The city of Miami has a $60-million hole in its budget and has declared a state of “financial urgency” in order to fill about two-thirds of it, but how many times can city leaders declare an emergency?
It’s time for city leaders — both elected and administrative — to ask whether the solution to this latest shortfall is only digging the city deeper into unsustainability. When commissioners unequivocally take tax increases off the table — even decreasing the tax rate as the city’s property-tax picture brightens — they hamstring efforts to put the city on more-solid financial ground.
Financial urgency is a neat little maneuver, allowed by state law, that lets cities force concessions from their employees in order to balance the books. In Miami, that means that the city can either resuscitate comatose negotiations with its employees’ unions or get what it needs without them.
The unions — firefighters, police, sanitation and general employees — of course call this tactic an abuse of the law. City administration says the financial urgency designation is necessary because the unions aren’t budging.
Clearly, something’s got to give, and in this case, it’s everyone.
This is the city’s third financial urgency in as many years. The first time, administrators had a $116 million hole to plug, and commissioners imposed pay cuts, eliminated perks and scaled back pension benefits. Last year, the city and unions came to a meeting of the minds to help fill a $61 million shortfall. This year, the city plans to cut 27 vacant positions, renegotiate information technology contracts and curtail spending citywide to save about $20 million.
Employee pensions will cost millions more this year, as they do every year. The reality is that pensions are becoming unsustainable to keep up without concessions now, and with more reasonable terms in future contracts. The city’s long-term battle with its budget, especially in this slowly recovering economy, should force disgruntled unions into the real world, where the rest of working Miamians have faced layoffs and cutbacks in their own lives, too — and made adjustments to cope.
City officials are suggesting an array of concessions including having police officers continue paying a per-mile fee for their take-home cars; having the fire department keep overtime spending flat; and having firefighters and solid-waste employees pay higher co-pays on their health insurance.
That said, union leaders are right to ask if the city is doing all it can to raise revenue. Cut, cut, cut has been the city’s default position. But there’s little indication that it’s thinking outside of the box — or has the temerity to take politics out of the equation. Miami-Dade County, for instance, took $25 million from its own water and sewer department, declared it a loan and has a plan to pay it back.
The city, too, must look at where it is needlessly subsidizing services and, yes, ask residents to come up with a little more.
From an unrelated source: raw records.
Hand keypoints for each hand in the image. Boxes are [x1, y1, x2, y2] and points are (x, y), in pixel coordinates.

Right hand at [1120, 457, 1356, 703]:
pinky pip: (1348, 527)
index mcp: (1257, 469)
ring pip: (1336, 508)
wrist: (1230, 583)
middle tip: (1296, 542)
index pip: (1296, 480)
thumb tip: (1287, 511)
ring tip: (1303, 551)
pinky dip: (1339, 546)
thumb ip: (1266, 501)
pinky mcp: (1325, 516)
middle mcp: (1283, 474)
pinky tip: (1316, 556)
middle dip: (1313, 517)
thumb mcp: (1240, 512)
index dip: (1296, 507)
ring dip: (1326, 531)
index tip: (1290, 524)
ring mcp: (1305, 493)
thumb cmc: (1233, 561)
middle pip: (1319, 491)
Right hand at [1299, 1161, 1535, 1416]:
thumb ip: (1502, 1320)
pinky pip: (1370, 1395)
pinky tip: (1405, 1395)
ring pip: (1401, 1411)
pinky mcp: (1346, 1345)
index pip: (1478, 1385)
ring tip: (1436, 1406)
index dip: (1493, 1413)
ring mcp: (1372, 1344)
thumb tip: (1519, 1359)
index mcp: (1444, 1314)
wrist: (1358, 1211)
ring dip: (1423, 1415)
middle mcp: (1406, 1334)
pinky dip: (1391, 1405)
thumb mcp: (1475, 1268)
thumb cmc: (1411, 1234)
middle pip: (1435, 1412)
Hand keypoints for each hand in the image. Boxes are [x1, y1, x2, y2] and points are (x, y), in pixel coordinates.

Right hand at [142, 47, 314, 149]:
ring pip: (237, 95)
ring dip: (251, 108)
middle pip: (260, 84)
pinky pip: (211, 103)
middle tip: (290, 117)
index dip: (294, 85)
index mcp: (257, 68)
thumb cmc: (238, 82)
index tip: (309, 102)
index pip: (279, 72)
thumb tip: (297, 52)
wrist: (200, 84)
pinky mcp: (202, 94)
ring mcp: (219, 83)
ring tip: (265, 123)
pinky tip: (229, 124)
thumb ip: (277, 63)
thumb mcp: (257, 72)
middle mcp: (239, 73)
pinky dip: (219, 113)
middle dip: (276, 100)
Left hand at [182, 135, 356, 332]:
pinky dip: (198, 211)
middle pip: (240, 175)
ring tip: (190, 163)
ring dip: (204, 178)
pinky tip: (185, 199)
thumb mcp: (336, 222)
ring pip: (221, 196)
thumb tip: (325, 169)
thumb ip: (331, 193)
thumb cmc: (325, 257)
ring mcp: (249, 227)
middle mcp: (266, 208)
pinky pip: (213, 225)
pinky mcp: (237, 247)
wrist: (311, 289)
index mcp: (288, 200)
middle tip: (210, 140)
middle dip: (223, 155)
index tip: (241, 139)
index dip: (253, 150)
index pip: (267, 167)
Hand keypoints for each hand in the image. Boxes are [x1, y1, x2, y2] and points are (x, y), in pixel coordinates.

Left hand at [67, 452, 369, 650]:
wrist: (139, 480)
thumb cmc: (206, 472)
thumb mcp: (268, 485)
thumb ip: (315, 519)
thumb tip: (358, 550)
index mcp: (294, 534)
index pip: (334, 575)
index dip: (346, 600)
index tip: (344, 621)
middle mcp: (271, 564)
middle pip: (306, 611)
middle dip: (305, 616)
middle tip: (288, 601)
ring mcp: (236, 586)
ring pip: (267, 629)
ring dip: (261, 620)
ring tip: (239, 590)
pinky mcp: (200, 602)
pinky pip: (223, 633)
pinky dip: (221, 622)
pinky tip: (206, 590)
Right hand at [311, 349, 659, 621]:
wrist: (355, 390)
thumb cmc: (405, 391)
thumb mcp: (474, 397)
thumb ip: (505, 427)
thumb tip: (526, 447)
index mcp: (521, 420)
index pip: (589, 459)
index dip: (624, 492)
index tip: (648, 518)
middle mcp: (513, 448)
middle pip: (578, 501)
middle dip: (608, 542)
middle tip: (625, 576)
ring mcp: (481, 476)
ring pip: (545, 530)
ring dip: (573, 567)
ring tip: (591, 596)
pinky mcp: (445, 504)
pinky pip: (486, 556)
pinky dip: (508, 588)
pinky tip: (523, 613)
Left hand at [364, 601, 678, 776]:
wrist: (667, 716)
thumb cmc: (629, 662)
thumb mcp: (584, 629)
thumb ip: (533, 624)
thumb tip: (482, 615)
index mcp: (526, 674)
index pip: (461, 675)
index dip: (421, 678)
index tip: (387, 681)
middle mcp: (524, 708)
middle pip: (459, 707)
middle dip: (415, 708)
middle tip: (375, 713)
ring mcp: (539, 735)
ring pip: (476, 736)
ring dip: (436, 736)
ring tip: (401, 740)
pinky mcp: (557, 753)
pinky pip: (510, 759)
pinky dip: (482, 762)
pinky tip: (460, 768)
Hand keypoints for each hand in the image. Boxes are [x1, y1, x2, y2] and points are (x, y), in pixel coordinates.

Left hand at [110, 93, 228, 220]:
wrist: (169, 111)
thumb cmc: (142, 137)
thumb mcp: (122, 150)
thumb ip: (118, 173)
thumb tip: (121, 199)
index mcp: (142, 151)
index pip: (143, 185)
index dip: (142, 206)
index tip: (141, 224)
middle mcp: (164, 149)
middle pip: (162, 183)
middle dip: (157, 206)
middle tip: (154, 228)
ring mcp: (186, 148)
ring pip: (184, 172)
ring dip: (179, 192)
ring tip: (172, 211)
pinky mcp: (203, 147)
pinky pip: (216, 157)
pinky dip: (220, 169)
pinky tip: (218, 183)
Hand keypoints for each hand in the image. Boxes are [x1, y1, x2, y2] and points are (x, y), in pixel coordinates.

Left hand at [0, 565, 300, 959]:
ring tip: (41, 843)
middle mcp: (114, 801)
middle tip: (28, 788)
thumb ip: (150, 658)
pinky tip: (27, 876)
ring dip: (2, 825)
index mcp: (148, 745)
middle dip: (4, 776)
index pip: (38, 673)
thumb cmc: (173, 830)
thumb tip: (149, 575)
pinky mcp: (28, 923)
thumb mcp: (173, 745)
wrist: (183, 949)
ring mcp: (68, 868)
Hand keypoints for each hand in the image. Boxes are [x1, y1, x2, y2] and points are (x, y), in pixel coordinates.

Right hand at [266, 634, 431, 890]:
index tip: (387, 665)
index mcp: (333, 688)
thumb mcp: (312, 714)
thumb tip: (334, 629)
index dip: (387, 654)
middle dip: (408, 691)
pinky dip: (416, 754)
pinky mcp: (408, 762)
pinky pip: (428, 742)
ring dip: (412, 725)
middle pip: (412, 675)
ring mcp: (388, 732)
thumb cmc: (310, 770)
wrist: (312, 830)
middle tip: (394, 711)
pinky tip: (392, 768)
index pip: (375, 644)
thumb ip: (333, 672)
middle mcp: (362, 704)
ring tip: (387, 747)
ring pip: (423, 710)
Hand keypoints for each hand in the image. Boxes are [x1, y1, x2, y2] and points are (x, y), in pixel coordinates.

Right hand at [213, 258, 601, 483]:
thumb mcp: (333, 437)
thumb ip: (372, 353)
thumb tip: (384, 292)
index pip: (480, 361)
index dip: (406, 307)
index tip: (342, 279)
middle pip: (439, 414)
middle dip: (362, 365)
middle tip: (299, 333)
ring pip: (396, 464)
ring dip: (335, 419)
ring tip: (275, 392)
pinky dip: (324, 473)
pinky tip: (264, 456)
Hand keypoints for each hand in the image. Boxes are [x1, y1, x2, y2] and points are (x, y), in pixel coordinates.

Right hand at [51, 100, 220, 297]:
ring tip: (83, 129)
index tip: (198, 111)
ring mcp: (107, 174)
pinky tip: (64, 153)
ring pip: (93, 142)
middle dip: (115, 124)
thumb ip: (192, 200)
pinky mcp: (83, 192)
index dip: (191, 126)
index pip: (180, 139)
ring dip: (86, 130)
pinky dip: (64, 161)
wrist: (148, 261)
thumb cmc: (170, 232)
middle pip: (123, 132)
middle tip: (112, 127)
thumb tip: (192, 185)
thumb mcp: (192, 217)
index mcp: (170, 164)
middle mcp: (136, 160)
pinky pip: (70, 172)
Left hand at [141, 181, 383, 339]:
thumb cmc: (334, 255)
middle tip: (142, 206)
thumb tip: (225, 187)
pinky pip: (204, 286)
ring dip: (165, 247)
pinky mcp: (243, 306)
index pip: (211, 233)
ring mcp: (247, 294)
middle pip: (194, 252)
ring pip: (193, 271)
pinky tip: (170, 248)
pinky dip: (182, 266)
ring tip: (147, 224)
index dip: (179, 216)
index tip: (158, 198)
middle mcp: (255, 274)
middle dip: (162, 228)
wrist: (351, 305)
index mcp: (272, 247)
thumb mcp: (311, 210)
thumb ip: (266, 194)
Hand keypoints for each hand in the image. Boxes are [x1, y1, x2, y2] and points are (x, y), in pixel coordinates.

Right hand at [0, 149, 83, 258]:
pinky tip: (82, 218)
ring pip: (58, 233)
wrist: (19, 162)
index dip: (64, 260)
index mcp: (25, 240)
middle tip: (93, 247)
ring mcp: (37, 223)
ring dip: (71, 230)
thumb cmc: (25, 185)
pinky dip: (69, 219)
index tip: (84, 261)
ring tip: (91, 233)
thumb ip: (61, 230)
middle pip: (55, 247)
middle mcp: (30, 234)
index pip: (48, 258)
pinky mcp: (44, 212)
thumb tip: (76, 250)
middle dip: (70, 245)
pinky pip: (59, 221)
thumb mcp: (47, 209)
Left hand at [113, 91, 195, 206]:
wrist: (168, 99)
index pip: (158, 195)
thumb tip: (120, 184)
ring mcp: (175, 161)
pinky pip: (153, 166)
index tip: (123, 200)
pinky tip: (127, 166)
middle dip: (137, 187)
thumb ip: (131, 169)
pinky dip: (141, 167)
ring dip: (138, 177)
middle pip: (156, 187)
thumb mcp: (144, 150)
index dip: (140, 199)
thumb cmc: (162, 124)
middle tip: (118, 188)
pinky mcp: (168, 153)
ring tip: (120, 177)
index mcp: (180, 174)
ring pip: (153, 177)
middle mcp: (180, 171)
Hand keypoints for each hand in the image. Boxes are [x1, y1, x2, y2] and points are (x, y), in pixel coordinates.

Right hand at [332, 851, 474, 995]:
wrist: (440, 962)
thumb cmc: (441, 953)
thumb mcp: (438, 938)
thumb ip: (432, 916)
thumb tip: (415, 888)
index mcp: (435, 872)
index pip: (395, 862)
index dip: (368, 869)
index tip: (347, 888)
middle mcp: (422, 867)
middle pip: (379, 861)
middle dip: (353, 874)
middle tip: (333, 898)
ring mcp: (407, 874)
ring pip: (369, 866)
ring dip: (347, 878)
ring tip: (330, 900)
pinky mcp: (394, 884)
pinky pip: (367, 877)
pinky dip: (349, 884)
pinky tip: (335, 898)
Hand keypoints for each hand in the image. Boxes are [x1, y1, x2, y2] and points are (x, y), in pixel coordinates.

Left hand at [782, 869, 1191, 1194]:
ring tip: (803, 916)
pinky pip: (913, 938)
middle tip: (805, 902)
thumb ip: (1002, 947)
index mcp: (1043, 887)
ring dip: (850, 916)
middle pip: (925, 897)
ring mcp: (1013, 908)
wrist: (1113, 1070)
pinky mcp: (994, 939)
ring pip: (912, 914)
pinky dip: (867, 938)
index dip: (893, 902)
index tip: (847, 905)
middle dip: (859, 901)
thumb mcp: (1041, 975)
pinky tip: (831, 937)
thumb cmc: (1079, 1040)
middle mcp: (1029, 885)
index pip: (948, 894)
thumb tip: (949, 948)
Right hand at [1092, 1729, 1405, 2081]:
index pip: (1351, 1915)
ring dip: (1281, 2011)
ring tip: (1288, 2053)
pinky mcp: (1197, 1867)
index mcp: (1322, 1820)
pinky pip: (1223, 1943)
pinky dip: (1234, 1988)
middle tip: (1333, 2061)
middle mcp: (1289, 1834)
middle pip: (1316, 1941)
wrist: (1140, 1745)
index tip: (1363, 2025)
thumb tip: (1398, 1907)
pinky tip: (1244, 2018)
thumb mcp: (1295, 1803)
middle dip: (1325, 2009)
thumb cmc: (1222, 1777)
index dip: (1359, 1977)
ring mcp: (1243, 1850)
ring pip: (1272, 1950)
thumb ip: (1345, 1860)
At $380 a year, does the fee for trash pickup and recycling cover the actual cost the way it does in other South Florida cities that charge more?
Even the good news in this whole situation managed to be subverted. With rising property values, the city saw a $3.3 million increase.
But instead of, at the very least, maintaining the overall tax rate, commissioners last week reduced it, saving homeowners a little morethan three bucks on average a year — and giving commissioners bragging rights to having lowered taxes come reelection time.
That’s not how to put the city on more-solid financial footing.